I will quote from my piece (written in the present tense, journal-style):
In due course, Bush slaps down the notion that democracy is a Western value, which America seeks to impose on unwilling people. “This is a condescending form of moral relativism,” he says. “The truth is that freedom is a universal right — the Almighty’s gift to every man, woman, and child on the face of the earth.”

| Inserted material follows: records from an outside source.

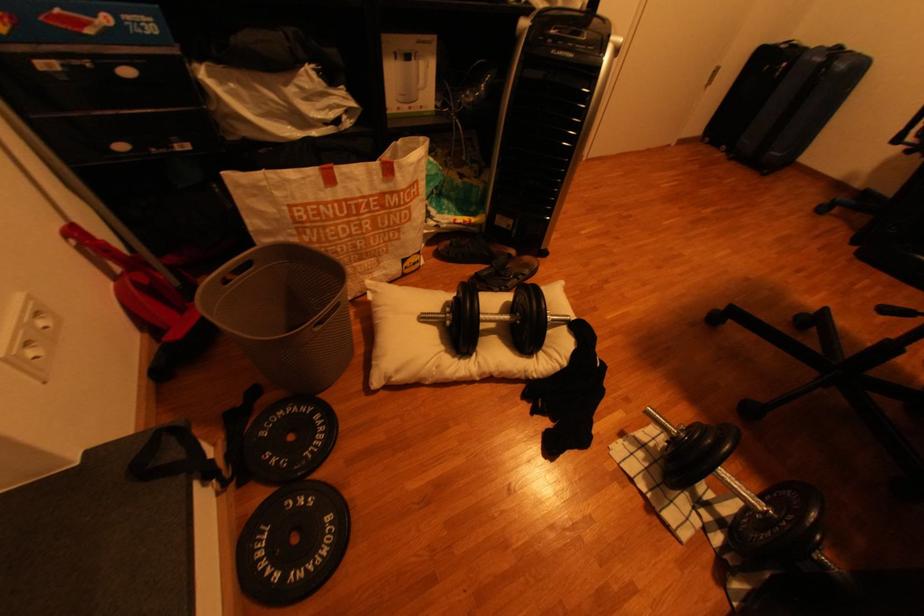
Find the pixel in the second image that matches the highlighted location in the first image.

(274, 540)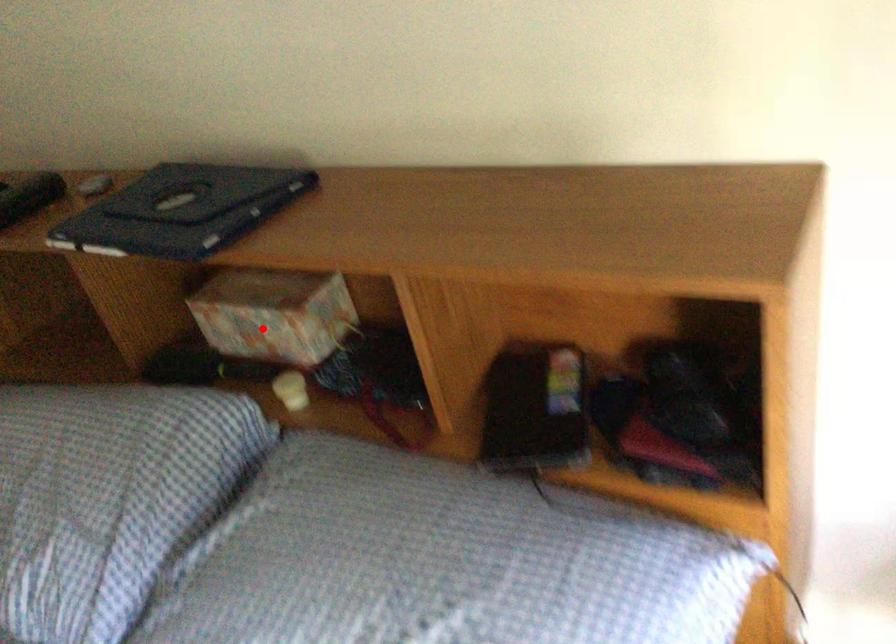
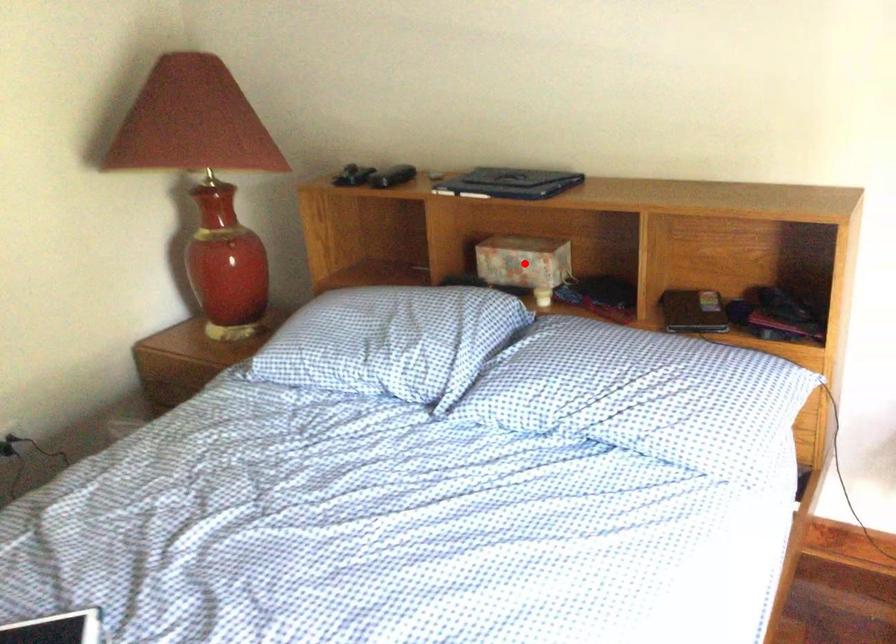
I am providing you with two images of the same scene from different viewpoints. A red point is marked on the first image and another point is marked on the second image. Do the highlighted points in image1 and image2 indicate the same real-world spot?

Yes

This was the sort of talk that drove many Middle Eastern elites crazy. (They worried for their positions, for one thing.) It drove many Westerners crazy, too. In America, the Left hated any talk from Bush about freedom and democracy. They thought it was bigoted, dangerous, ethnocentric, theocratic, insensitive, self-congratulatory, hypocritical, warmongering, McCarthyite, crude, etc. As for conservatives, many of them harrumphed, as only conservatives can: “‘Freedom’! ‘Democracy’! A desire ‘beating in every human heart’! What a crock!”

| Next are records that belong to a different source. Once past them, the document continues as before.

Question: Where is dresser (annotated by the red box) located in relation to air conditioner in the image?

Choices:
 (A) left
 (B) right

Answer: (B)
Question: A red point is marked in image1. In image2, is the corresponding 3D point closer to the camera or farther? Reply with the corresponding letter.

But a culture has to be created to allow such ideas to flourish, which brings us to Stanley Kurtz’s contrarian take, also at the Corner. “Revolution in Egypt? I’m Pessimistic:”
Ever since 9/11, I’ve been skeptical of plans for what I consider to be overly rapid and naively optimistic American plans to democratize the Middle East. It’s not that I’m against democracy, or even against policies designed to encourage it over the long term. The problem is that what Americans actually mean by democracy is not just elections, but liberal democracy, the broader cultural attitude toward individual liberty that’s necessary to make elections work. Bring elections prematurely to a country with a deeply illiberal culture, and you are asking for trouble. We Americans tend to take our liberal democratic values for granted, and so we’re often slow to recognize that merely giving Middle Easterners the ballot isn’t enough to turn them into liberal democrats.

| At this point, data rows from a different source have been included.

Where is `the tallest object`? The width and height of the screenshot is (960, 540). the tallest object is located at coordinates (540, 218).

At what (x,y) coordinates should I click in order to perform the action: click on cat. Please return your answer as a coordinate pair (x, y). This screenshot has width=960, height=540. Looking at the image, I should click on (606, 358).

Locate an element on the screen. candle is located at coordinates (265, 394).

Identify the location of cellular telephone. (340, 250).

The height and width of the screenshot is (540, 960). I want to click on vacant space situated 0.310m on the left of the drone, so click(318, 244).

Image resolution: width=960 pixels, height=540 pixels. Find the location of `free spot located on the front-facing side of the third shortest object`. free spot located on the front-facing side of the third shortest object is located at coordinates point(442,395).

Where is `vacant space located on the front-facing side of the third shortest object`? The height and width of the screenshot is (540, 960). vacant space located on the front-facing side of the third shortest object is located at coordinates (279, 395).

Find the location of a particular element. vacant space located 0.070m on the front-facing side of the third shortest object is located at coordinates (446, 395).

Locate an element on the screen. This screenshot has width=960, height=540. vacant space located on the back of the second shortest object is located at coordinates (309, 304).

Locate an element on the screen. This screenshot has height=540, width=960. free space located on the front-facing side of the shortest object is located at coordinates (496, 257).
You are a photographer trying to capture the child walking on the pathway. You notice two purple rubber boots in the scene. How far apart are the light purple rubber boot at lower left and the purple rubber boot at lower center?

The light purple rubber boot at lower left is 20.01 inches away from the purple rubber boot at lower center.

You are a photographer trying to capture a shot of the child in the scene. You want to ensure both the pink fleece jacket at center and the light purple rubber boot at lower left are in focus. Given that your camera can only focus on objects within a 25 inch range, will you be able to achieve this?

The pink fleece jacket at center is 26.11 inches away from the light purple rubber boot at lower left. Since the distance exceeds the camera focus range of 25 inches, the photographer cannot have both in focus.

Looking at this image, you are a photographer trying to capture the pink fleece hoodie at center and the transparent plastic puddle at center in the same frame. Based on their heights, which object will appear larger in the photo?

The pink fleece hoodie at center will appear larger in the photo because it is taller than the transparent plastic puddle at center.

World War II saw America and its allies first utterly flatten Germany and Japan, and then rebuild their infrastructures, but much more importantly, their cultures from the ground-up. The former was due in part from the limitations of our military technology at the time, which simply didn’t allow for much precision. The latter occurred because of the free west’s unshakable belief that liberal democracy was a far better system that what it was replacing amongst the former Axis nations.
As we saw when “Shock and Awe” occurred in the opening phases of our liberating Iraq from Saddam Hussein, which quickly crippled Iraq’s government, particularly its ability to communicate with its army, and minimized, as much as any attack can, casualties to civilians, America’s military is now far more advanced technologically than it was in 1945. But our cultural confidence has regressed, arguably in equal measures, since then. Today, our government — even when it was led by a man as pro-freedom as GWB — simply lacks the confidence to hit the CTL-ALT-DLT keys on another nation’s culture, hence the situation that Kurtz describes above, where we champion democracy, but aren’t willing to incubate a culture in which it will flourish.
We don’t know how Iraq will ultimately turn out, particularly with Iran continuing to snipe at it, and Afghanistan remains a basket case of a nation from all accounts. Both of these nations are better off than they were when Saddam was in power and the Taliban operating unrestricted. But they’re also still each remarkably imperfect models for Egypt to draw upon.
Am I wrong? This is one time I’d very much like to be.